- [Directive]:
Convert the data below into a numbered list, leaving out the blank lines.

::: Source data :::

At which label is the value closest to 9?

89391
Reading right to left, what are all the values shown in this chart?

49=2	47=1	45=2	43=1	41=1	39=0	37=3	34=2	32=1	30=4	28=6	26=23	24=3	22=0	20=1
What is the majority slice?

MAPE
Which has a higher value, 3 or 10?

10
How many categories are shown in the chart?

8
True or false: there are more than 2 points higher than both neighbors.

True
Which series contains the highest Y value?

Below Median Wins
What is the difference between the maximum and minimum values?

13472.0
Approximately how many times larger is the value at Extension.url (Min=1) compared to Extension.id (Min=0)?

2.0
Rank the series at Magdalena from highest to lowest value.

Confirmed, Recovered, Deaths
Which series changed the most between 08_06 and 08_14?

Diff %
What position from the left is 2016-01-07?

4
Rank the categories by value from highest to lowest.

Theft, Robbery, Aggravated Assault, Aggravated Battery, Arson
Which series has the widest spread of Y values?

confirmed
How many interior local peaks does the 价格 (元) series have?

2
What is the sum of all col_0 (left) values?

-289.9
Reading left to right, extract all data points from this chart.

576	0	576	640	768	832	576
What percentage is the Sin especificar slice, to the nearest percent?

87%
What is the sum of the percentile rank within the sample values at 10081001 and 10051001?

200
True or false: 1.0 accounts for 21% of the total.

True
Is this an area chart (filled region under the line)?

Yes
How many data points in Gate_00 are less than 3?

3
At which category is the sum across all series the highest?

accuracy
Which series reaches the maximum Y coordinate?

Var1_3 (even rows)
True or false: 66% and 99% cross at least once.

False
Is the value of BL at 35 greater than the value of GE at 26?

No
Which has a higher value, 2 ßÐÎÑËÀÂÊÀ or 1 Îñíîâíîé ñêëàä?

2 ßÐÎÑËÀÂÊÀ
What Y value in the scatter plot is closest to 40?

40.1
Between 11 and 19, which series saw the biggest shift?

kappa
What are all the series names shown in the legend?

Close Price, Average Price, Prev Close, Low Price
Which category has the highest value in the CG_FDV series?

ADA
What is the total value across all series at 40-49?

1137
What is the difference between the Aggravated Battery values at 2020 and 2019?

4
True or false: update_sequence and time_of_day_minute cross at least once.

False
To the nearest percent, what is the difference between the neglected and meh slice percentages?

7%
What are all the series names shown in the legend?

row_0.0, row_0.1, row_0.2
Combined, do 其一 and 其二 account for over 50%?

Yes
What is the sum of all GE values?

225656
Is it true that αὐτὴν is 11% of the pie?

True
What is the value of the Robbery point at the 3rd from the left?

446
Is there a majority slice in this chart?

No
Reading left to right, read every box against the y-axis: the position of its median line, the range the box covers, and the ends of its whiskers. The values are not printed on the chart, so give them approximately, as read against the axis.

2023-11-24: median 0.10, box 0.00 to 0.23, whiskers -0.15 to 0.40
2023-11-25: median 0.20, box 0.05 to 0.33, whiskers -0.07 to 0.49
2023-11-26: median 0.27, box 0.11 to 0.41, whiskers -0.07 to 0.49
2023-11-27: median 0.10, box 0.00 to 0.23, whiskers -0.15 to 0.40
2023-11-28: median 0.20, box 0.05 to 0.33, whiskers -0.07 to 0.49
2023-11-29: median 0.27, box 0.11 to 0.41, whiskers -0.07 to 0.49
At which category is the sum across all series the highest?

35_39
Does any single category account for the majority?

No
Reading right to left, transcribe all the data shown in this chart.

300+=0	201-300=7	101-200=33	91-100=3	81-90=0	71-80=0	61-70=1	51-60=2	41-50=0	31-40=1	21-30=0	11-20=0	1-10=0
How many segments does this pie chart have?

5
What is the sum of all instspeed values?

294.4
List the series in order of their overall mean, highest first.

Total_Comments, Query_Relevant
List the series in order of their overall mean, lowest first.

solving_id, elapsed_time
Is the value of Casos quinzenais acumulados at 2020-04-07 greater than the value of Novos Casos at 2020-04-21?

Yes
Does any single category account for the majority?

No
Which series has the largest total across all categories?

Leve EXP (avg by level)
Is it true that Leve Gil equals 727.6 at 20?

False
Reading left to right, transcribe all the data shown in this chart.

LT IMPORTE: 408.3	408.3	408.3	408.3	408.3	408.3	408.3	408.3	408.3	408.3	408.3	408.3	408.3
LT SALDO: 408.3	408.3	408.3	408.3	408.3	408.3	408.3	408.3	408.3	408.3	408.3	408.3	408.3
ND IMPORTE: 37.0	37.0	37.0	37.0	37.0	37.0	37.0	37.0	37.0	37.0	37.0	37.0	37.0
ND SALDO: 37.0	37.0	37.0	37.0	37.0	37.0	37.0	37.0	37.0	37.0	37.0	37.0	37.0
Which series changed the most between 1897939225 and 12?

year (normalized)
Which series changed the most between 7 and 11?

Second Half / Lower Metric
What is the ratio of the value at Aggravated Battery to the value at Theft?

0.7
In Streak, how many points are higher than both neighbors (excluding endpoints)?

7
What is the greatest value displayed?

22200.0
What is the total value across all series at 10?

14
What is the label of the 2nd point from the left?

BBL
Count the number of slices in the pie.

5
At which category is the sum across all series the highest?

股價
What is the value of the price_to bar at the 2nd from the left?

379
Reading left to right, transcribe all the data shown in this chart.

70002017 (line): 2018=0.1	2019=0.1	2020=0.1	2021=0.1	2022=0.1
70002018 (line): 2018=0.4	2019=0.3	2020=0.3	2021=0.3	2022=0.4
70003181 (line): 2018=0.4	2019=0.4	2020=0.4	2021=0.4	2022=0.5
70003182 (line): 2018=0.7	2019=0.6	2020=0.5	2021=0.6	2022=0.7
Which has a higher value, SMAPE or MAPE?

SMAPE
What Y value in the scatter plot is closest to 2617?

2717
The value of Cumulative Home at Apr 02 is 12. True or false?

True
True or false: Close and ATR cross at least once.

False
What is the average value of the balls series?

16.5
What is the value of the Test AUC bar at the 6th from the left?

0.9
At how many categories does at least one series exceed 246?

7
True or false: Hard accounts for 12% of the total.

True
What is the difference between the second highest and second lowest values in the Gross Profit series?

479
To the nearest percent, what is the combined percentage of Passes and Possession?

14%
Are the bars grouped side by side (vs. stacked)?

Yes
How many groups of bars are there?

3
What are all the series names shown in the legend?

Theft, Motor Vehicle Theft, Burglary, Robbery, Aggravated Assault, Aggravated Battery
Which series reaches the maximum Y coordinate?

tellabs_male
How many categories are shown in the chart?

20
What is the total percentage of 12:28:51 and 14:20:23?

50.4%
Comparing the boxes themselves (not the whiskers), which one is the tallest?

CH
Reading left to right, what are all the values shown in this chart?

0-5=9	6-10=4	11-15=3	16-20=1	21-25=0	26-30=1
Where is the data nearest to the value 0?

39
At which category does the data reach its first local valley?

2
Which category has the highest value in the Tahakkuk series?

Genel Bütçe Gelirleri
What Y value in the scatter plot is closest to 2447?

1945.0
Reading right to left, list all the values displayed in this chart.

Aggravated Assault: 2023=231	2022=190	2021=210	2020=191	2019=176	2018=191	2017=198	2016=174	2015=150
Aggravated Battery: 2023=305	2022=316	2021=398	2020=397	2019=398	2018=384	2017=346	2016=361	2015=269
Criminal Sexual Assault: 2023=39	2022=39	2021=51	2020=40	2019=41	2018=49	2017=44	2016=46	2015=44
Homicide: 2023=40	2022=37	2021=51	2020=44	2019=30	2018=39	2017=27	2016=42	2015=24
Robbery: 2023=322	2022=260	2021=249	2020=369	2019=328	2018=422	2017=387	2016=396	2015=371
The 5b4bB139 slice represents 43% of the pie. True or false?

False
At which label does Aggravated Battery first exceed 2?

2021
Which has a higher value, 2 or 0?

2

:::

- [Written answer]:
1. At which label is the value closest to 9?
2. 89391
3. Reading right to left, what are all the values shown in this chart?
4. 49=2	47=1	45=2	43=1	41=1	39=0	37=3	34=2	32=1	30=4	28=6	26=23	24=3	22=0	20=1
5. What is the majority slice?
6. MAPE
7. Which has a higher value, 3 or 10?
8. 10
9. How many categories are shown in the chart?
10. 8
11. True or false: there are more than 2 points higher than both neighbors.
12. True
13. Which series contains the highest Y value?
14. Below Median Wins
15. What is the difference between the maximum and minimum values?
16. 13472.0
17. Approximately how many times larger is the value at Extension.url (Min=1) compared to Extension.id (Min=0)?
18. 2.0
19. Rank the series at Magdalena from highest to lowest value.
20. Confirmed, Recovered, Deaths
21. Which series changed the most between 08_06 and 08_14?
22. Diff %
23. What position from the left is 2016-01-07?
24. 4
25. Rank the categories by value from highest to lowest.
26. Theft, Robbery, Aggravated Assault, Aggravated Battery, Arson
27. Which series has the widest spread of Y values?
28. confirmed
29. How many interior local peaks does the 价格 (元) series have?
30. 2
31. What is the sum of all col_0 (left) values?
32. -289.9
33. Reading left to right, extract all data points from this chart.
34. 576	0	576	640	768	832	576
35. What percentage is the Sin especificar slice, to the nearest percent?
36. 87%
37. What is the sum of the percentile rank within the sample values at 10081001 and 10051001?
38. 200
39. True or false: 1.0 accounts for 21% of the total.
40. True
41. Is this an area chart (filled region under the line)?
42. Yes
43. How many data points in Gate_00 are less than 3?
44. 3
45. At which category is the sum across all series the highest?
46. accuracy
47. Which series reaches the maximum Y coordinate?
48. Var1_3 (even rows)
49. True or false: 66% and 99% cross at least once.
50. False
51. Is the value of BL at 35 greater than the value of GE at 26?
52. No
53. Which has a higher value, 2 ßÐÎÑËÀÂÊÀ or 1 Îñíîâíîé ñêëàä?
54. 2 ßÐÎÑËÀÂÊÀ
55. What Y value in the scatter plot is closest to 40?
56. 40.1
57. Between 11 and 19, which series saw the biggest shift?
58. kappa
59. What are all the series names shown in the legend?
60. Close Price, Average Price, Prev Close, Low Price
61. Which category has the highest value in the CG_FDV series?
62. ADA
63. What is the total value across all series at 40-49?
64. 1137
65. What is the difference between the Aggravated Battery values at 2020 and 2019?
66. 4
67. True or false: update_sequence and time_of_day_minute cross at least once.
68. False
69. To the nearest percent, what is the difference between the neglected and meh slice percentages?
70. 7%
71. What are all the series names shown in the legend?
72. row_0.0, row_0.1, row_0.2
73. Combined, do 其一 and 其二 account for over 50%?
74. Yes
75. What is the sum of all GE values?
76. 225656
77. Is it true that αὐτὴν is 11% of the pie?
78. True
79. What is the value of the Robbery point at the 3rd from the left?
80. 446
81. Is there a majority slice in this chart?
82. No
83. Reading left to right, read every box against the y-axis: the position of its median line, the range the box covers, and the ends of its whiskers. The values are not printed on the chart, so give them approximately, as read against the axis.
84. 2023-11-24: median 0.10, box 0.00 to 0.23, whiskers -0.15 to 0.40
85. 2023-11-25: median 0.20, box 0.05 to 0.33, whiskers -0.07 to 0.49
86. 2023-11-26: median 0.27, box 0.11 to 0.41, whiskers -0.07 to 0.49
87. 2023-11-27: median 0.10, box 0.00 to 0.23, whiskers -0.15 to 0.40
88. 2023-11-28: median 0.20, box 0.05 to 0.33, whiskers -0.07 to 0.49
89. 2023-11-29: median 0.27, box 0.11 to 0.41, whiskers -0.07 to 0.49
90. At which category is the sum across all series the highest?
91. 35_39
92. Does any single category account for the majority?
93. No
94. Reading right to left, transcribe all the data shown in this chart.
95. 300+=0	201-300=7	101-200=33	91-100=3	81-90=0	71-80=0	61-70=1	51-60=2	41-50=0	31-40=1	21-30=0	11-20=0	1-10=0
96. How many segments does this pie chart have?
97. 5
98. What is the sum of all instspeed values?
99. 294.4
100. List the series in order of their overall mean, highest first.
101. Total_Comments, Query_Relevant
102. List the series in order of their overall mean, lowest first.
103. solving_id, elapsed_time
104. Is the value of Casos quinzenais acumulados at 2020-04-07 greater than the value of Novos Casos at 2020-04-21?
105. Yes
106. Does any single category account for the majority?
107. No
108. Which series has the largest total across all categories?
109. Leve EXP (avg by level)
110. Is it true that Leve Gil equals 727.6 at 20?
111. False
112. Reading left to right, transcribe all the data shown in this chart.
113. LT IMPORTE: 408.3	408.3	408.3	408.3	408.3	408.3	408.3	408.3	408.3	408.3	408.3	408.3	408.3
114. LT SALDO: 408.3	408.3	408.3	408.3	408.3	408.3	408.3	408.3	408.3	408.3	408.3	408.3	408.3
115. ND IMPORTE: 37.0	37.0	37.0	37.0	37.0	37.0	37.0	37.0	37.0	37.0	37.0	37.0	37.0
116. ND SALDO: 37.0	37.0	37.0	37.0	37.0	37.0	37.0	37.0	37.0	37.0	37.0	37.0	37.0
117. Which series changed the most between 1897939225 and 12?
118. year (normalized)
119. Which series changed the most between 7 and 11?
120. Second Half / Lower Metric
121. What is the ratio of the value at Aggravated Battery to the value at Theft?
122. 0.7
123. In Streak, how many points are higher than both neighbors (excluding endpoints)?
124. 7
125. What is the greatest value displayed?
126. 22200.0
127. What is the total value across all series at 10?
128. 14
129. What is the label of the 2nd point from the left?
130. BBL
131. Count the number of slices in the pie.
132. 5
133. At which category is the sum across all series the highest?
134. 股價
135. What is the value of the price_to bar at the 2nd from the left?
136. 379
137. Reading left to right, transcribe all the data shown in this chart.
138. 70002017 (line): 2018=0.1	2019=0.1	2020=0.1	2021=0.1	2022=0.1
139. 70002018 (line): 2018=0.4	2019=0.3	2020=0.3	2021=0.3	2022=0.4
140. 70003181 (line): 2018=0.4	2019=0.4	2020=0.4	2021=0.4	2022=0.5
141. 70003182 (line): 2018=0.7	2019=0.6	2020=0.5	2021=0.6	2022=0.7
142. Which has a higher value, SMAPE or MAPE?
143. SMAPE
144. What Y value in the scatter plot is closest to 2617?
145. 2717
146. The value of Cumulative Home at Apr 02 is 12. True or false?
147. True
148. True or false: Close and ATR cross at least once.
149. False
150. What is the average value of the balls series?
151. 16.5
152. What is the value of the Test AUC bar at the 6th from the left?
153. 0.9
154. At how many categories does at least one series exceed 246?
155. 7
156. True or false: Hard accounts for 12% of the total.
157. True
158. What is the difference between the second highest and second lowest values in the Gross Profit series?
159. 479
160. To the nearest percent, what is the combined percentage of Passes and Possession?
161. 14%
162. Are the bars grouped side by side (vs. stacked)?
163. Yes
164. How many groups of bars are there?
165. 3
166. What are all the series names shown in the legend?
167. Theft, Motor Vehicle Theft, Burglary, Robbery, Aggravated Assault, Aggravated Battery
168. Which series reaches the maximum Y coordinate?
169. tellabs_male
170. How many categories are shown in the chart?
171. 20
172. What is the total percentage of 12:28:51 and 14:20:23?
173. 50.4%
174. Comparing the boxes themselves (not the whiskers), which one is the tallest?
175. CH
176. Reading left to right, what are all the values shown in this chart?
177. 0-5=9	6-10=4	11-15=3	16-20=1	21-25=0	26-30=1
178. Where is the data nearest to the value 0?
179. 39
180. At which category does the data reach its first local valley?
181. 2
182. Which category has the highest value in the Tahakkuk series?
183. Genel Bütçe Gelirleri
184. What Y value in the scatter plot is closest to 2447?
185. 1945.0
186. Reading right to left, list all the values displayed in this chart.
187. Aggravated Assault: 2023=231	2022=190	2021=210	2020=191	2019=176	2018=191	2017=198	2016=174	2015=150
188. Aggravated Battery: 2023=305	2022=316	2021=398	2020=397	2019=398	2018=384	2017=346	2016=361	2015=269
189. Criminal Sexual Assault: 2023=39	2022=39	2021=51	2020=40	2019=41	2018=49	2017=44	2016=46	2015=44
190. Homicide: 2023=40	2022=37	2021=51	2020=44	2019=30	2018=39	2017=27	2016=42	2015=24
191. Robbery: 2023=322	2022=260	2021=249	2020=369	2019=328	2018=422	2017=387	2016=396	2015=371
192. The 5b4bB139 slice represents 43% of the pie. True or false?
193. False
194. At which label does Aggravated Battery first exceed 2?
195. 2021
196. Which has a higher value, 2 or 0?
197. 2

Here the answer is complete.